Bank of Japan governor Haruhiko Kuroda said there was no need for additional stimulus to escape years of debilating deflation, expressing confidence on Tuesday the world's third-largest economy can ride out the impact of a sales tax rise.
Kuroda dismissed market expectations the BoJ could ease again soon to soften the blow from the tax rise that took effect of April 1, stressing a short-term disruption was unlikely to derail a steady recovery already underway.
Investors pushed the yen to its highest against the dollar in 10 days as they pared back bets of the central bank increasing its existing stimulus.
“As always, I remain convinced about the prospect for achieving our price target," Kuroda said after the BoJ's widely expected decision to make no changes to its massive stimulus.
Robust demand and an expected pickup in exports will help the economy rebound from the post-tax hike slump around July-September, he told reporters after the policy review.
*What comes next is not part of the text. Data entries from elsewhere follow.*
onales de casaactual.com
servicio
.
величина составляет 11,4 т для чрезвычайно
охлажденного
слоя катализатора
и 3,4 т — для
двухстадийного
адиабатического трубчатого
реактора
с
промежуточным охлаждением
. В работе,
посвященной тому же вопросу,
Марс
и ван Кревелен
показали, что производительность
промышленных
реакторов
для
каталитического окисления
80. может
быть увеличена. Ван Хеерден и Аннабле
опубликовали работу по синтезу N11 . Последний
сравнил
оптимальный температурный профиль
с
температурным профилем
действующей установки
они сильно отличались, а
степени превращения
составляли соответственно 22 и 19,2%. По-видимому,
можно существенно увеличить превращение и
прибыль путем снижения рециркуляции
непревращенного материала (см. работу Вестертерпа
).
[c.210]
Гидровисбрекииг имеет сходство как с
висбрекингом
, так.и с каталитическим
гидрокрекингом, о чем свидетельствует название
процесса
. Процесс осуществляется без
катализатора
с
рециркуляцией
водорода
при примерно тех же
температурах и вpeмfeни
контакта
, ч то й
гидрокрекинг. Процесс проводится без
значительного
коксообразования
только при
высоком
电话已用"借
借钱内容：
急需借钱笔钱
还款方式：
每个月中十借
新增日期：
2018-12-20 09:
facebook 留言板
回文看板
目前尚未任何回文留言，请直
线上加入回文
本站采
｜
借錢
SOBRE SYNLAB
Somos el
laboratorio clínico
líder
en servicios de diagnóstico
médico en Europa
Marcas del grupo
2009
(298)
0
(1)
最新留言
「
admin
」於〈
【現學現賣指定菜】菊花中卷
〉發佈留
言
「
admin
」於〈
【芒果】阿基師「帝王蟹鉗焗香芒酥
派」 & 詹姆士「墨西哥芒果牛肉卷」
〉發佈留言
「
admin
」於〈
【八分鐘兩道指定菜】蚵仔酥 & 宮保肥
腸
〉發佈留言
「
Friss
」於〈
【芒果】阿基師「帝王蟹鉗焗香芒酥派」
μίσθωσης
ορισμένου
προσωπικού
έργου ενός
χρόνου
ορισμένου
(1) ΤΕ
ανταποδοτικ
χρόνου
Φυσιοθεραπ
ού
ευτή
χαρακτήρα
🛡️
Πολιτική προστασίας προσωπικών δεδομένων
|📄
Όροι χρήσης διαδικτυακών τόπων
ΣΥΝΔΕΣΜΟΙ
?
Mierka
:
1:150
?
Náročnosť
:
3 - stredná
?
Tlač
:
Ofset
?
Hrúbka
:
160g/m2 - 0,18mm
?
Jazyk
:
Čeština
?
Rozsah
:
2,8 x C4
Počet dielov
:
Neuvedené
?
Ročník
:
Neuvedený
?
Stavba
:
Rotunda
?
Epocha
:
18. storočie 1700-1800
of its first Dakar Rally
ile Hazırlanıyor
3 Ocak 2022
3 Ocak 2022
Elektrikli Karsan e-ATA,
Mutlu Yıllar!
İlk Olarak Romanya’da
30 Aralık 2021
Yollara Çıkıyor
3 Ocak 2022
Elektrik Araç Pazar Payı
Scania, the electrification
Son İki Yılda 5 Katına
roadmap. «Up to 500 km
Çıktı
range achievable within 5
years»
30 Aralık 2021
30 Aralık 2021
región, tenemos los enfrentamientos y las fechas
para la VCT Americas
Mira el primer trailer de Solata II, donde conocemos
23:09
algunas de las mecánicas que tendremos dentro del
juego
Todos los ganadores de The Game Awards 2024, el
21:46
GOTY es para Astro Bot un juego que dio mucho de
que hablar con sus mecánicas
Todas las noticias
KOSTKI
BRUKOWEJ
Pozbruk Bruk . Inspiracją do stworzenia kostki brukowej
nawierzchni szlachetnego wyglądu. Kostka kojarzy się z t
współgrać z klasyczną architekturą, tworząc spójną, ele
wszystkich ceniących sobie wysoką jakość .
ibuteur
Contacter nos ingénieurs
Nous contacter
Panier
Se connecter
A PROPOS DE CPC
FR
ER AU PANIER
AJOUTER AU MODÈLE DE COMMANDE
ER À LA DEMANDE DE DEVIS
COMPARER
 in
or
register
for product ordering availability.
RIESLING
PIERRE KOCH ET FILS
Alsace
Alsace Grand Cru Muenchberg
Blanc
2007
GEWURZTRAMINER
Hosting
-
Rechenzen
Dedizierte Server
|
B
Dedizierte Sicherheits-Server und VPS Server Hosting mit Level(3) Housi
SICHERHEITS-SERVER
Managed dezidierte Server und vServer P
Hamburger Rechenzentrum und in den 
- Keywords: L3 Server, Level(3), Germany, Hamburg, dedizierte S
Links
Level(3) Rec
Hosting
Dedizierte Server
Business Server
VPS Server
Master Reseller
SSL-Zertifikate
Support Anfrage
“Japan is making steady progress towards 2% inflation. I don't think there is a need to take additional measures now.”
At least three times during the media briefing, Kuroda said he saw no need for immediate action as improvements in the economy were creating more jobs and pushing up prices, though added the BoJ had policy options if it needed to act again.
“People in the BoJ probably have the impression that market participants are counting too much on additional easing," said Masayuki Kichikawa, chief economist at Bank of America Merrill Lynch in Tokyo. “Kuroda is asking market participants to be a little bit more neutral. If things go well, the BoJ can afford to wait for six months to see if things evolve in line with its expectations."
The BoJ had launched an intense burst of stimulus last April, when it pledged to lift inflation to 2% in roughly two years to beat nearly two decades of deflation.
As it has done every meeting since, the BoJ on Tuesday maintained the commitment to increase base money, its key policy gauge, at an annual pace of 60-70 trillion yen ($580-$675 billion).